Robert Pear continues:

AARP and other advocates for older Americans attacked the rule. “This rule gives employers free rein to use age as a basis for reducing or eliminating health care benefits for retirees 65 and older,” said Christopher G. Mackaronis, a lawyer for AARP, which represents millions of people age 50 or above and which had sued in an effort to block issuance of the final regulation. “Ten million people could be affected — adversely affected — by the rule.”

The new policy creates an explicit exemption from age-discrimination laws for employers that scale back benefits of retirees 65 and over. Mr. Mackaronis asserted that the exemption was “in direct conflict” with the Age Discrimination in Employment Act of 1967.

Seems that way to me. Weirdly, the AFL-CIO supports the Bushies’ plan. I say they have some ‘splainin’ to do.

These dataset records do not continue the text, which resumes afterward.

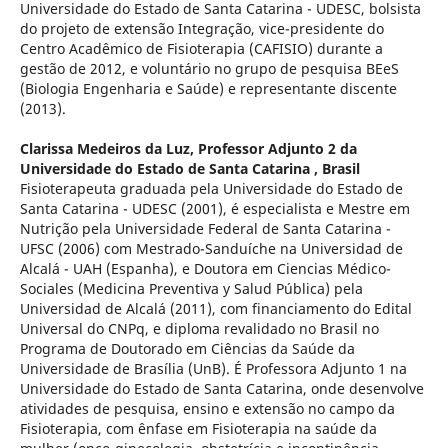
Universidade do Estado de Santa Catarina - UDESC, bolsista
do projeto de extensão Integração, vice-presidente do
Centro Acadêmico de Fisioterapia (CAFISIO) durante a
gestão de 2012, e voluntário no grupo de pesquisa BEeS
(Biologia Engenharia e Saúde) e representante discente
(2013).
Clarissa Medeiros da Luz,
Professor Adjunto 2 da
Universidade do Estado de Santa Catarina , Brasil
Fisioterapeuta graduada pela Universidade do Estado de
Santa Catarina - UDESC (2001), é especialista e Mestre em
Nutrição pela Universidade Federal de Santa Catarina -
UFSC (2006) com Mestrado-Sanduíche na Universidad de
Alcalá - UAH (Espanha), e Doutora em Ciencias Médico-
Sociales (Medicina Preventiva y Salud Pública) pela
Universidad de Alcalá (2011), com financiamento do Edital
Universal do CNPq, e diploma revalidado no Brasil no
Programa de Doutorado em Ciências da Saúde da
Universidade de Brasília (UnB). É Professora Adjunto 1 na
Universidade do Estado de Santa Catarina, onde desenvolve
atividades de pesquisa, ensino e extensão no campo da
Fisioterapia, com ênfase em Fisioterapia na saúde da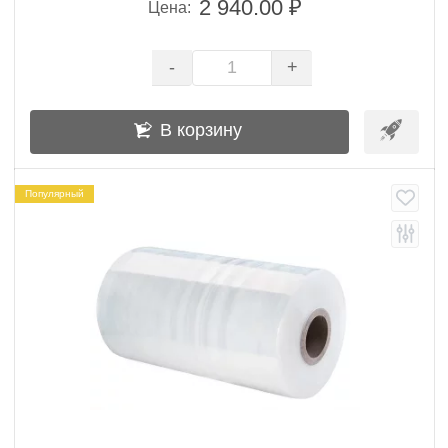
2 940.00 ₽
Цена:
-
+
В корзину
Популярный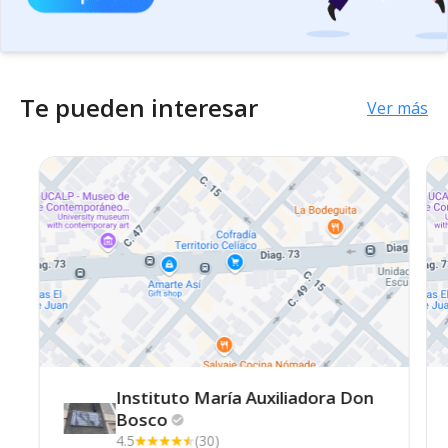
Te pueden interesar
Ver más
Instituto María Auxiliadora Don
Bosco
4.5
(30)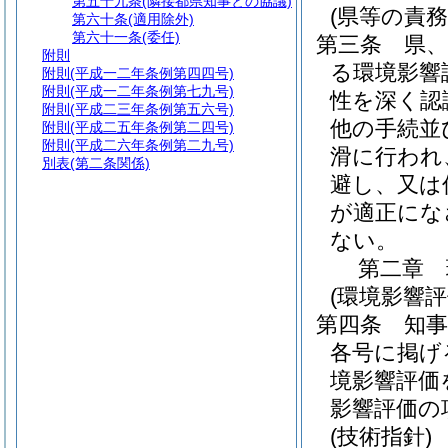
第五十九条
(隣接都県知事との協議)
(県等の責務
第六十条
(適用除外)
第六十一条
(委任)
第三条
県
附則
る環境影響
附則
(平成一二年条例第四四号)
附則
(平成一二年条例第七九号)
性を深く認
附則
(平成二三年条例第五六号)
他の手続並
附則
(平成二五年条例第二四号)
附則
(平成二六年条例第二九号)
滑に行われ
別表
(第二条関係)
避し、又は
が適正にな
ない。
第二章
(環境影響評
第四条
知
各号に掲げ
境影響評価
影響評価の
(技術指針)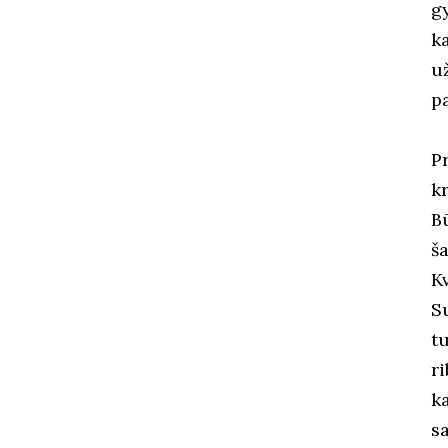
g
k
u
pa
P
k
B
š
K
S
t
r
k
s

Just yesterday I stumbled on a group discussion on single payer health care. Righties wittily asked if the government would also provide them with free lunches and congratulated themselves on having the prescience to get jobs with health benefits. Spoken like people who have no experience whatsoever dealing with the health care system. And the wingnuts have no clue what the current “system” is doing to our economy. Ultimately a single payer system would be better for employers and entrepreneurship generally. Righties can’t see anything beyond their own limited experiences and needs, which is what makes them righties.

Speaking of the AARP and Medicare, I found this press release on the AARP site —

“The American people deserve better. It is a shame that our elected officials will go home for the holidays without helping low-income beneficiaries get the care they need by strengthening programs directly targeted at the most vulnerable older Americans.

“It also is discouraging to millions of older Americans that the administration was unwilling to consider any reductions in the billions of dollars in excess payments to Medicare Advantage plans—particularly to private fee-for-service plans, which do not have to coordinate care and have been the subject of widespread marketing abuses—in order to help improve Medicare.

Bushies don’t see old folks as citizens; they see them as an exploitable resource. But I guess as long as they’re an exploitable resource they won’t be marched off to the Soylent Green factory.